A dúvida não é uma virtude a ser cultivada; é um pecado a ser combatido. Jesus repreendeu seus discípulos por sua pequena fé e por duvidarem (Mateus 14:31, Lucas 8:25). A dúvida não glorifica a Deus; ela O desonra, pois, em essência, o trata como mentiroso. Portanto, devemos combater a dúvida em nós e nos outros com a arma poderosa do evangelho de Cristo.
Aplicação
Lutar pela certeza da fé é uma das batalhas mais importantes da vida cristã. Aqui estão algumas formas práticas de fazer isso.
- Distinga entre dúvida e incredulidade. Dúvida é ter perguntas e lutar com incertezas enquanto se agarra a Deus. Incredulidade é a decisão de virar as costas para Deus. A Bíblia condena a incredulidade, mas mostra compaixão pela dúvida honesta (como no caso do pai que clamou: "Eu creio, Senhor! ajuda a minha incredulidade", Marcos 9:24).
- Pregue o evangelho para si mesmo todos os dias. Lembre-se do caráter de Deus: Ele é fiel e todo-poderoso. Lembre-se da obra de Cristo: Ele morreu por nossas transgressões e ressuscitou para nossa justificação. Reafirmar essas verdades fundamentais fortalece a convicção.
- Rejeite a falsa humildade que se gloria na dúvida. Em alguns círculos, a dúvida é vista como um sinal de profundidade espiritual. A Bíblia a vê como uma fraqueza a ser superada. Não se acomode na incerteza. Lute pela alegria e pela paz que vêm de uma fé segura nas promessas de Deus.

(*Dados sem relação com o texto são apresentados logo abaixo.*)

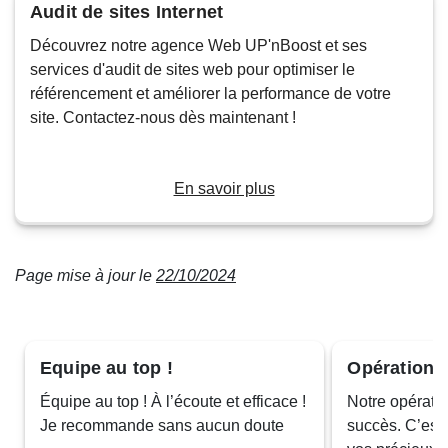
Audit de sites Internet
Découvrez notre agence Web UP'nBoost et ses
services d'audit de sites web pour optimiser le
référencement et améliorer la performance de votre
site. Contactez-nous dès maintenant !
En savoir plus
Page mise à jour le
22/10/2024
Equipe au top !
Opération 1
Équipe au top ! À l’écoute et efficace !
Notre opératio
Je recommande sans aucun doute
succès. C’est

3. O crente de hoje crê no mesmo Deus de Abraão
A história da fé de Abraão não foi registrada para que o aplaudíssemos, mas "por nossa causa... a nós, que cremos naquele que dentre os mortos ressuscitou a Jesus nosso Senhor" (Romanos 4:24). A nossa fé tem o mesmo objeto da fé de Abraão: um Deus que dá vida aos mortos.
Abraão creu que Deus poderia dar vida a seu corpo e ao de Sara, que estavam "mortos" para a procriação. Nós cremos que esse mesmo Deus realizou o milagre supremo de dar vida aos mortos ao ressuscitar Jesus, nosso Senhor.

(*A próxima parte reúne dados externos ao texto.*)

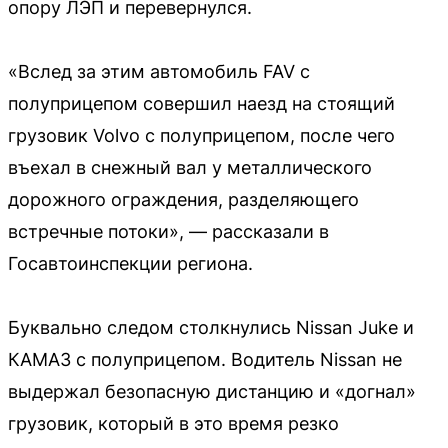
опору ЛЭП и перевернулся.
«Вслед за этим автомобиль FAV с
полуприцепом совершил наезд на стоящий
грузовик Volvo с полуприцепом, после чего
въехал в снежный вал у металлического
дорожного ограждения, разделяющего
встречные потоки», — рассказали в
Госавтоинспекции региона.
Буквально следом столкнулись Nissan Juke и
КАМАЗ с полуприцепом. Водитель Nissan не
выдержал безопасную дистанцию и «догнал»
грузовик, который в это время резко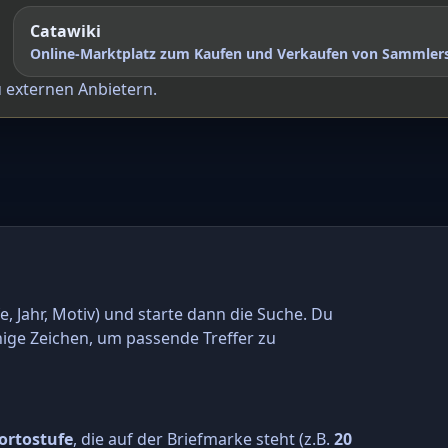
Catawiki
Online-Marktplatz zum Kaufen und Verkaufen von Sammler
u externen Anbietern.
e, Jahr, Motiv) und starte dann die Suche. Du
nige Zeichen, um passende Treffer zu
ortostufe
, die auf der Briefmarke steht (z.B.
20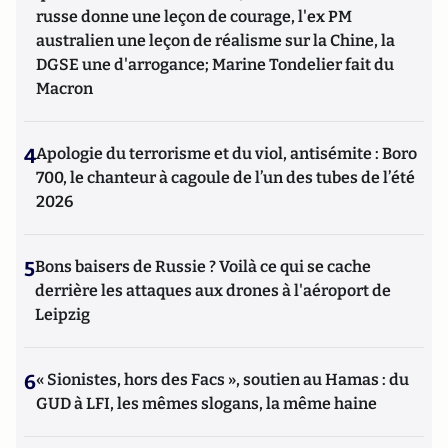
russe donne une leçon de courage, l'ex PM
australien une leçon de réalisme sur la Chine, la
DGSE une d'arrogance; Marine Tondelier fait du
Macron
4
Apologie du terrorisme et du viol, antisémite : Boro
700, le chanteur à cagoule de l’un des tubes de l’été
2026
5
Bons baisers de Russie ? Voilà ce qui se cache
derrière les attaques aux drones à l'aéroport de
Leipzig
6
« Sionistes, hors des Facs », soutien au Hamas : du
GUD à LFI, les mêmes slogans, la même haine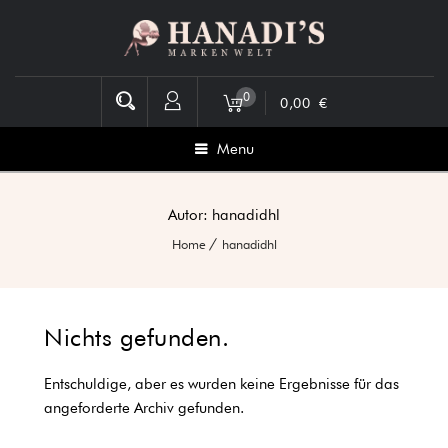
0
0,00
€
Menu
Autor:
hanadidhl
Home
hanadidhl
Nichts gefunden.
Entschuldige, aber es wurden keine Ergebnisse für das
angeforderte Archiv gefunden.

Ele foi entregue por nossas transgressões, e ressuscitou para nossa justificação. Nossa fé se ancora neste evento histórico, a prova máxima de que as promessas de Deus são verdadeiras e Seu poder é ilimitado.
Nunca devemos crer em nós mesmos, ou até mesmo em nossa própria fé. Como Lutero disse, isso é corromper a fé, direcioná-la para o objeto errado. Nossa fé deve sempre ser direcionada para Jesus Cristo, que nos é anunciado pelo evangelho.
Aplicação
O túmulo vazio é a âncora da nossa fé e a fonte da nossa certeza.
- Baseie sua fé em fatos, não em sentimentos. Seus sentimentos mudam, mas a ressurreição de Cristo é um fato histórico. Quando a dúvida atacar, volte para a evidência da ressurreição. Se Cristo ressuscitou, então tudo o que o evangelho diz é verdade.
- Examine-se corretamente. Ao examinar sua fé, a pergunta não é "quão forte eu sinto minha fé hoje?", mas "estou realmente confiando em Jesus Cristo e em Sua obra consumada?". O foco está no objeto, não na sua experiência subjetiva.
- Veja o paralelo entre Abraão e você. Abraão não tinha evidências, apenas uma promessa. Nós temos uma promessa e a prova máxima de seu cumprimento: a ressurreição. Se a fé de Abraão foi considerada justiça, quanto mais a nossa, que se apoia em uma revelação tão mais clara!
Conclusão
A fé bíblica não é um salto no escuro, mas um passo firme sobre a rocha sólida da Palavra de Deus. Seu objeto não é vago, mas específico: a promessa de salvação em Jesus Cristo. Sua natureza não é a incerteza, mas a convicção, uma certeza pela qual lutamos diariamente.
Somos chamados a crer no mesmo Deus que deu vida ao corpo morto de Abraão e, de forma ainda mais gloriosa, que ressuscitou nosso Senhor Jesus da morte. Que possamos rejeitar a noção popular de "crença" como mera opinião e abraçar a fé bíblica como uma confiança robusta e transformadora, dizendo "Amém" a tudo o que Deus prometeu e cumpriu em Cristo.